**To-do item:** Reproduce every line of the listing below, substituting "Analysis" for each occurrence of "Comparison" and leaving everything else unchanged.

**Data to use:**
::::

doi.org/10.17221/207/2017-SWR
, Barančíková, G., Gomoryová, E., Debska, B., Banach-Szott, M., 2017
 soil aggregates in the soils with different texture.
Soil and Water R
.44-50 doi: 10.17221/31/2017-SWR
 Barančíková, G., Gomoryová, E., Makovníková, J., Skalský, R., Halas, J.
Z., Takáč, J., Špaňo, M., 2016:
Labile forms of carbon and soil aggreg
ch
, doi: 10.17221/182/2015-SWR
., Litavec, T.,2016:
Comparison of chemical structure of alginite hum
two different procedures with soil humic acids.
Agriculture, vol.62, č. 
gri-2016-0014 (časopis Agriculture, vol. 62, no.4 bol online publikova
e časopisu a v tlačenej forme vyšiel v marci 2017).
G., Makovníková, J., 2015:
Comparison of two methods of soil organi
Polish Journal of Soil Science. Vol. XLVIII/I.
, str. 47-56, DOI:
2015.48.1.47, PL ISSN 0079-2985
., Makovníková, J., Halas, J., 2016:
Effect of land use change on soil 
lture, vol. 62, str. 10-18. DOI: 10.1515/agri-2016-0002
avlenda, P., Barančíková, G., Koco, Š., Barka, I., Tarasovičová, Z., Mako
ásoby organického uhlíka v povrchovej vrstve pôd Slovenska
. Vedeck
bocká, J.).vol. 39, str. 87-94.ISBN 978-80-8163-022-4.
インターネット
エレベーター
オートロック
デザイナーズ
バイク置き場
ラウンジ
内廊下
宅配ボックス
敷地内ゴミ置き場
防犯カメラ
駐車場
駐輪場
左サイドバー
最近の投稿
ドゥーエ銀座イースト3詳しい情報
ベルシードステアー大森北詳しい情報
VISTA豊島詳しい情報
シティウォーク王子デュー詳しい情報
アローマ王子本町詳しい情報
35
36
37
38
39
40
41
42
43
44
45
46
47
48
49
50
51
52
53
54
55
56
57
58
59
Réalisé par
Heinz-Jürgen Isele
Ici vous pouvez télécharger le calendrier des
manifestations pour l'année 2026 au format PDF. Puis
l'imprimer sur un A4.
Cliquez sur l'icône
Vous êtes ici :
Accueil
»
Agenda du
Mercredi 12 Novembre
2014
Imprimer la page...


::::

**Your response:**
doi.org/10.17221/207/2017-SWR
, Barančíková, G., Gomoryová, E., Debska, B., Banach-Szott, M., 2017
 soil aggregates in the soils with different texture.
Soil and Water R
.44-50 doi: 10.17221/31/2017-SWR
 Barančíková, G., Gomoryová, E., Makovníková, J., Skalský, R., Halas, J.
Z., Takáč, J., Špaňo, M., 2016:
Labile forms of carbon and soil aggreg
ch
, doi: 10.17221/182/2015-SWR
., Litavec, T.,2016:
Analysis of chemical structure of alginite hum
two different procedures with soil humic acids.
Agriculture, vol.62, č. 
gri-2016-0014 (časopis Agriculture, vol. 62, no.4 bol online publikova
e časopisu a v tlačenej forme vyšiel v marci 2017).
G., Makovníková, J., 2015:
Analysis of two methods of soil organi
Polish Journal of Soil Science. Vol. XLVIII/I.
, str. 47-56, DOI:
2015.48.1.47, PL ISSN 0079-2985
., Makovníková, J., Halas, J., 2016:
Effect of land use change on soil 
lture, vol. 62, str. 10-18. DOI: 10.1515/agri-2016-0002
avlenda, P., Barančíková, G., Koco, Š., Barka, I., Tarasovičová, Z., Mako
ásoby organického uhlíka v povrchovej vrstve pôd Slovenska
. Vedeck
bocká, J.).vol. 39, str. 87-94.ISBN 978-80-8163-022-4.
インターネット
エレベーター
オートロック
デザイナーズ
バイク置き場
ラウンジ
内廊下
宅配ボックス
敷地内ゴミ置き場
防犯カメラ
駐車場
駐輪場
左サイドバー
最近の投稿
ドゥーエ銀座イースト3詳しい情報
ベルシードステアー大森北詳しい情報
VISTA豊島詳しい情報
シティウォーク王子デュー詳しい情報
アローマ王子本町詳しい情報
35
36
37
38
39
40
41
42
43
44
45
46
47
48
49
50
51
52
53
54
55
56
57
58
59
Réalisé par
Heinz-Jürgen Isele
Ici vous pouvez télécharger le calendrier des
manifestations pour l'année 2026 au format PDF. Puis
l'imprimer sur un A4.
Cliquez sur l'icône
Vous êtes ici :
Accueil
»
Agenda du
Mercredi 12 Novembre
2014
Imprimer la page...


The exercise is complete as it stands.